I also hated the sheer volume of stuff. I remember one Christmas my daughter hid under the dining room table and refused to open any more gifts. We came up with a number of solutions. One was the ‘confiscation’ closet–where toys that were left out went to die. Another was to not open gifts during a birthday party–we just kept the activities going until the parents showed up to pick up their kids. Then we gave the birthday kid a few of the gifts and put the rest away. We wrote generic thank you cards to everyone. The leftover gifts came out one at a time on long car rides, or after some great behavior that deserved a reward. We also saved some of the grandparents Christmas gifts for their birthdays when they were older.
The best news is the birthday party days don’t last forever–soon there won’t be friend gifts to worry about and you’ll be wistfully looking at birthday party pictures wondering where the years went.

Louisa February 7, 2010 at 11:03 am

I may be cruel, but any presents I can intercept get vetted heavily. If they are plastic and crap, I give them away. Unfortunately, most get through the net and go directly to both children.

So, I set up a system, whereby I have half of their toys in a box out of the way and the other half available for them to play with.
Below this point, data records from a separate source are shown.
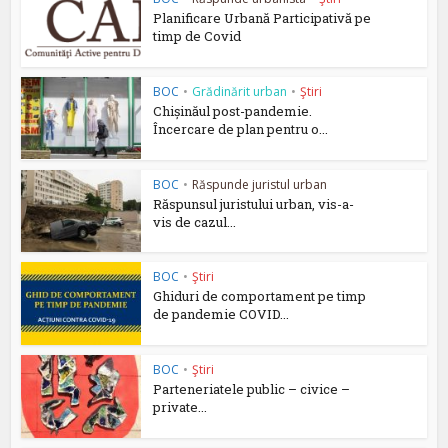
Planificare Urbană Participativă pe
timp de Covid
BOC
•
Grădinărit urban
•
Ştiri
Chișinăul post-pandemie.
Încercare de plan pentru o...
BOC
•
Răspunde juristul urban
Răspunsul juristului urban, vis-a-
vis de cazul...
BOC
•
Ştiri
Ghiduri de comportament pe timp
de pandemie COVID...
BOC
•
Ştiri
Parteneriatele public – civice –
private...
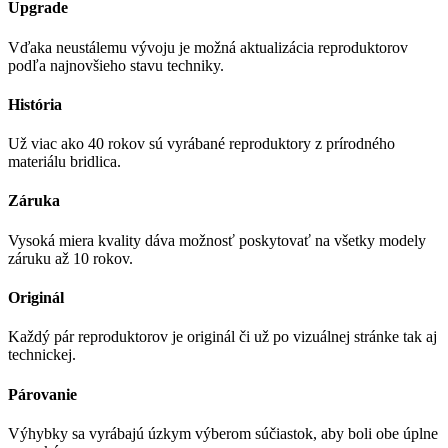
Upgrade
Vďaka neustálemu vývoju je možná aktualizácia reproduktorov
podľa najnovšieho stavu techniky.
História
Už viac ako 40 rokov sú vyrábané reproduktory z prírodného
materiálu bridlica.
Záruka
Vysoká miera kvality dáva možnosť poskytovať na všetky modely
záruku až 10 rokov.
Originál
Každý pár reproduktorov je originál či už po vizuálnej stránke tak aj
technickej.
Párovanie
Výhybky sa vyrábajú úzkym výberom súčiastok, aby boli obe úplne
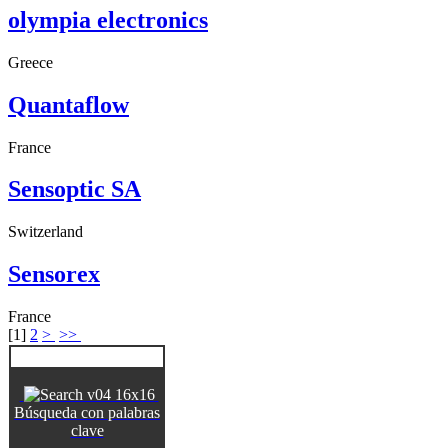
olympia electronics
Greece
Quantaflow
France
Sensoptic SA
Switzerland
Sensorex
France
[
1
]
2
>
>>
Búsqueda con palabras
clave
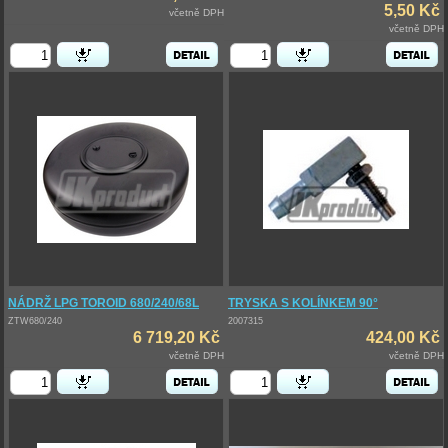
5,50 Kč
včetně DPH
včetně DPH
NÁDRŽ LPG TOROID 680/240/68L
TRYSKA S KOLÍNKEM 90°
ZTW680/240
2007315
6 719,20 Kč
424,00 Kč
včetně DPH
včetně DPH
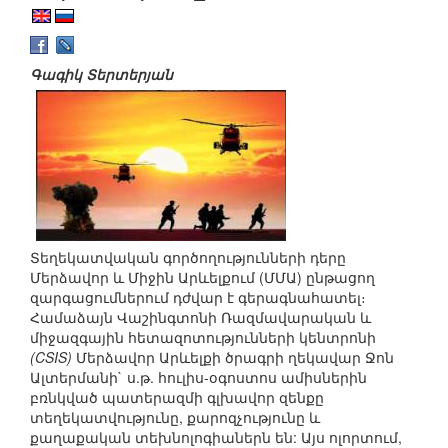
Գագիկ Տերտերյան
Տեղեկատվական գործողությունների դերը
Մերձավոր և Միջին Արևելքում (ՄՄԱ) ընթացող
զարգացումներում դժվար է գերագնահատել։
Համաձայն Վաշինգտոնի Ռազմավարական և
միջազգային հետազոտությունների կենտրոնի
(CSIS)
Մերձավոր Արևելքի ծրագրի ղեկավար Ջոն
Ալտերմանի` ս.թ. հուլիս-օգոստոս ամիսներին
բռնկված պատերազմի գլխավոր զենքը
տեղեկատվությունը, քարոզչությունը և
քաղաքական տեխնոլոգիաներն են: Այս ոլորտում,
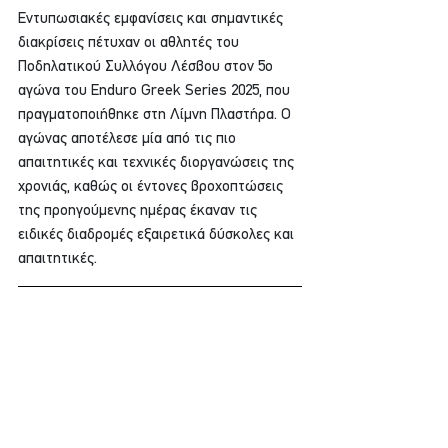
Εντυπωσιακές εμφανίσεις και σημαντικές 
διακρίσεις πέτυχαν οι αθλητές του 
Ποδηλατικού Συλλόγου Λέσβου στον 5ο 
αγώνα του Enduro Greek Series 2025, που 
πραγματοποιήθηκε στη Λίμνη Πλαστήρα. Ο 
αγώνας αποτέλεσε μία από τις πιο 
απαιτητικές και τεχνικές διοργανώσεις της 
χρονιάς, καθώς οι έντονες βροχοπτώσεις 
της προηγούμενης ημέρας έκαναν τις 
ειδικές διαδρομές εξαιρετικά δύσκολες και 
απαιτητικές.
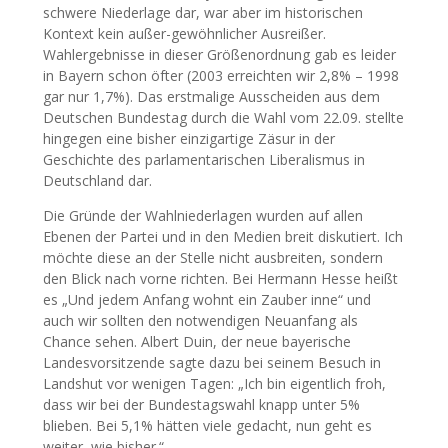
schwere Niederlage dar, war aber im historischen
Kontext kein außer-gewöhnlicher Ausreißer.
Wahlergebnisse in dieser Größenordnung gab es leider
in Bayern schon öfter (2003 erreichten wir 2,8% – 1998
gar nur 1,7%). Das erstmalige Ausscheiden aus dem
Deutschen Bundestag durch die Wahl vom 22.09. stellte
hingegen eine bisher einzigartige Zäsur in der
Geschichte des parlamentarischen Liberalismus in
Deutschland dar.
Die Gründe der Wahlniederlagen wurden auf allen
Ebenen der Partei und in den Medien breit diskutiert. Ich
möchte diese an der Stelle nicht ausbreiten, sondern
den Blick nach vorne richten. Bei Hermann Hesse heißt
es „Und jedem Anfang wohnt ein Zauber inne“ und
auch wir sollten den notwendigen Neuanfang als
Chance sehen. Albert Duin, der neue bayerische
Landesvorsitzende sagte dazu bei seinem Besuch in
Landshut vor wenigen Tagen: „Ich bin eigentlich froh,
dass wir bei der Bundestagswahl knapp unter 5%
blieben. Bei 5,1% hätten viele gedacht, nun geht es
weiter, wie bisher.“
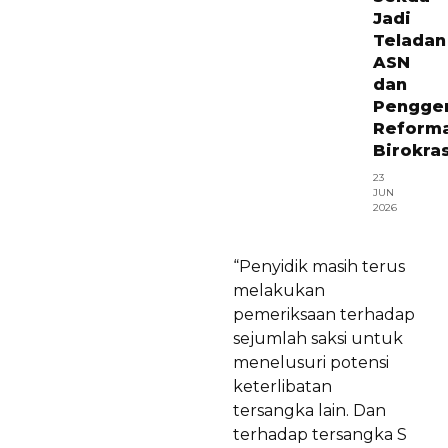
Jadi
Teladan
ASN
dan
Pengge
Reforma
Birokras
23
JUN
2026
“Penyidik masih terus
melakukan
pemeriksaan terhadap
sejumlah saksi untuk
menelusuri potensi
keterlibatan
tersangka lain. Dan
terhadap tersangka S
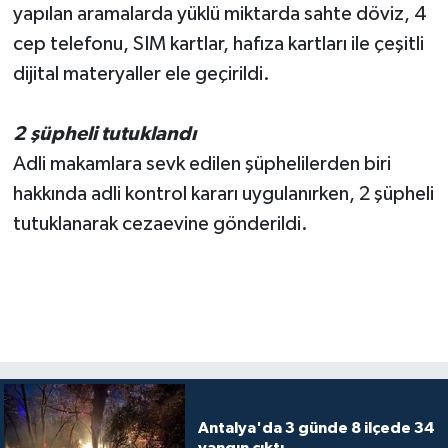
yapılan aramalarda yüklü miktarda sahte döviz, 4
cep telefonu, SIM kartlar, hafıza kartları ile çeşitli
dijital materyaller ele geçirildi.
2 şüpheli tutuklandı
Adli makamlara sevk edilen şüphelilerden biri
hakkında adli kontrol kararı uygulanırken, 2 şüpheli
tutuklanarak cezaevine gönderildi.
Antalya'da 3 günde 8 ilçede 34
yangın çıktı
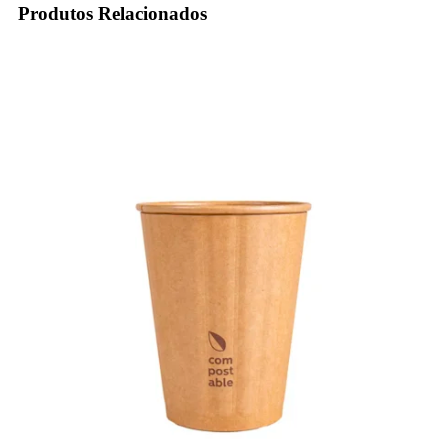
Produtos Relacionados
We rotate the boxes, but leave it long enough for them to have conveniently forgotten what was in the other box. Lots of things disappear to charity shops that way. the girls don’t seem really bothered, they actually don’t feel real affection for the plastic stuff anyway!!! They can take it or leave it.

I threw out all my eldest girl’s (7) Barbies. She had accumulated twelve of the bloody things through gifts over the years and I found it gross. I gave them to the charity shop when we moved house along with all the other plastic crap I could safely get away with.

Now I ask my parents to buy presents from a wooden catalogue which I make sure gets sent direct to them every year, I tell them I want my children to have ‘educational’ toys – and what I really mean is wooden or handcrafted/handsewn. One year I asked for money from everyone to put towards a bike – it does work, you just have to be forceful about it ;)

Lou x

Heather A February 22, 2010 at 3:49 pm

I don’t like the junk either even if my kids do. I absolutely love the idea to ask for experiences over stuff. Even a single movie ticket would be a great gift. You are totally onto something with that. This would teach them from an early age that what’s collected in your head stays with you forever…well…not as long as the plastic toys would remain in the land fill, but for a long time. I’m going to design some birthday invitations around this idea. Thanks for the very thoughtful posts.